Your instructions: Render every line of the records below as a Markdown table with the columns Row and Line, numbering the rows in order and skipping any blank lines.
Listed records START
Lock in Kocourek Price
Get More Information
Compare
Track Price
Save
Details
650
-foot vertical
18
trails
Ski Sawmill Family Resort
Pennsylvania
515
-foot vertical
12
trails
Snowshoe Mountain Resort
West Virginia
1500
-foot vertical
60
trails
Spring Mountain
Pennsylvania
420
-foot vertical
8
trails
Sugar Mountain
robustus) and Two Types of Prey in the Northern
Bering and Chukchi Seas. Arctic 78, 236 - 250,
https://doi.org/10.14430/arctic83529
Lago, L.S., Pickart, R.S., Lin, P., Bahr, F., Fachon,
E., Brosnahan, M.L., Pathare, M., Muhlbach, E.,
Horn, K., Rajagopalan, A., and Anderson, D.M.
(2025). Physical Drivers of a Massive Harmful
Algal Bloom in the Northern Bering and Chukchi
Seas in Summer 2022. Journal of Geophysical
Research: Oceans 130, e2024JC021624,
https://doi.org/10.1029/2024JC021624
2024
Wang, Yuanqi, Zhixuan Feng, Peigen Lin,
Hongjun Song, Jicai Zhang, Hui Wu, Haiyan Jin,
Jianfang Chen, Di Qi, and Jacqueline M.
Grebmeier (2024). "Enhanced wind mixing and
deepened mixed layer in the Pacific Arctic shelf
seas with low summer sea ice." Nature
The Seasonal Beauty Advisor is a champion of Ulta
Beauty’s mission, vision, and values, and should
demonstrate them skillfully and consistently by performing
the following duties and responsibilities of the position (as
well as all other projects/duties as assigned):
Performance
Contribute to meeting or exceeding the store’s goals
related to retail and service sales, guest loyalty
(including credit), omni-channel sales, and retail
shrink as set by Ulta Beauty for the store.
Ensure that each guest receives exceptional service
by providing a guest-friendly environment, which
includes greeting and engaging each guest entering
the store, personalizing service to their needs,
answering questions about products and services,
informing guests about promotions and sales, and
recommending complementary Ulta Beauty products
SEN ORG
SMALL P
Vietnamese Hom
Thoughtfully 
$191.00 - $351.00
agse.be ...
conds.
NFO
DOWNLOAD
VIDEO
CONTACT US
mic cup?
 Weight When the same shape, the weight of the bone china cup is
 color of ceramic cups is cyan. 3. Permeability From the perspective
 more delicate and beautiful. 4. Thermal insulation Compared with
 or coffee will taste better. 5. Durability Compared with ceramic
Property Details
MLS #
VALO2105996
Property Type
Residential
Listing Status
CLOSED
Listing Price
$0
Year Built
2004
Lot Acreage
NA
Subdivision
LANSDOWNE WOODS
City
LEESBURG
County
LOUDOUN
Listed records END
Solved problem:
| Row | Line |
|---|---|
| 1 | Lock in Kocourek Price |
| 2 | Get More Information |
| 3 | Compare |
| 4 | Track Price |
| 5 | Save |
| 6 | Details |
| 7 | 650 |
| 8 | -foot vertical |
| 9 | 18 |
| 10 | trails |
| 11 | Ski Sawmill Family Resort |
| 12 | Pennsylvania |
| 13 | 515 |
| 14 | -foot vertical |
| 15 | 12 |
| 16 | trails |
| 17 | Snowshoe Mountain Resort |
| 18 | West Virginia |
| 19 | 1500 |
| 20 | -foot vertical |
| 21 | 60 |
| 22 | trails |
| 23 | Spring Mountain |
| 24 | Pennsylvania |
| 25 | 420 |
| 26 | -foot vertical |
| 27 | 8 |
| 28 | trails |
| 29 | Sugar Mountain |
| 30 | robustus) and Two Types of Prey in the Northern |
| 31 | Bering and Chukchi Seas. Arctic 78, 236 - 250, |
| 32 | https://doi.org/10.14430/arctic83529 |
| 33 | Lago, L.S., Pickart, R.S., Lin, P., Bahr, F., Fachon, |
| 34 | E., Brosnahan, M.L., Pathare, M., Muhlbach, E., |
| 35 | Horn, K., Rajagopalan, A., and Anderson, D.M. |
| 36 | (2025). Physical Drivers of a Massive Harmful |
| 37 | Algal Bloom in the Northern Bering and Chukchi |
| 38 | Seas in Summer 2022. Journal of Geophysical |
| 39 | Research: Oceans 130, e2024JC021624, |
| 40 | https://doi.org/10.1029/2024JC021624 |
| 41 | 2024 |
| 42 | Wang, Yuanqi, Zhixuan Feng, Peigen Lin, |
| 43 | Hongjun Song, Jicai Zhang, Hui Wu, Haiyan Jin, |
| 44 | Jianfang Chen, Di Qi, and Jacqueline M. |
| 45 | Grebmeier (2024). "Enhanced wind mixing and |
| 46 | deepened mixed layer in the Pacific Arctic shelf |
| 47 | seas with low summer sea ice." Nature |
| 48 | The Seasonal Beauty Advisor is a champion of Ulta |
| 49 | Beauty’s mission, vision, and values, and should |
| 50 | demonstrate them skillfully and consistently by performing |
| 51 | the following duties and responsibilities of the position (as |
| 52 | well as all other projects/duties as assigned): |
| 53 | Performance |
| 54 | Contribute to meeting or exceeding the store’s goals |
| 55 | related to retail and service sales, guest loyalty |
| 56 | (including credit), omni-channel sales, and retail |
| 57 | shrink as set by Ulta Beauty for the store. |
| 58 | Ensure that each guest receives exceptional service |
| 59 | by providing a guest-friendly environment, which |
| 60 | includes greeting and engaging each guest entering |
| 61 | the store, personalizing service to their needs, |
| 62 | answering questions about products and services, |
| 63 | informing guests about promotions and sales, and |
| 64 | recommending complementary Ulta Beauty products |
| 65 | SEN ORG |
| 66 | SMALL P |
| 67 | Vietnamese Hom |
| 68 | Thoughtfully  |
| 69 | $191.00 - $351.00 |
| 70 | agse.be ... |
| 71 | conds. |
| 72 | NFO |
| 73 | DOWNLOAD |
| 74 | VIDEO |
| 75 | CONTACT US |
| 76 | mic cup? |
| 77 |  Weight When the same shape, the weight of the bone china cup is |
| 78 |  color of ceramic cups is cyan. 3. Permeability From the perspective |
| 79 |  more delicate and beautiful. 4. Thermal insulation Compared with |
| 80 |  or coffee will taste better. 5. Durability Compared with ceramic |
| 81 | Property Details |
| 82 | MLS # |
| 83 | VALO2105996 |
| 84 | Property Type |
| 85 | Residential |
| 86 | Listing Status |
| 87 | CLOSED |
| 88 | Listing Price |
| 89 | $0 |
| 90 | Year Built |
| 91 | 2004 |
| 92 | Lot Acreage |
| 93 | NA |
| 94 | Subdivision |
| 95 | LANSDOWNE WOODS |
| 96 | City |
| 97 | LEESBURG |
| 98 | County |
| 99 | LOUDOUN |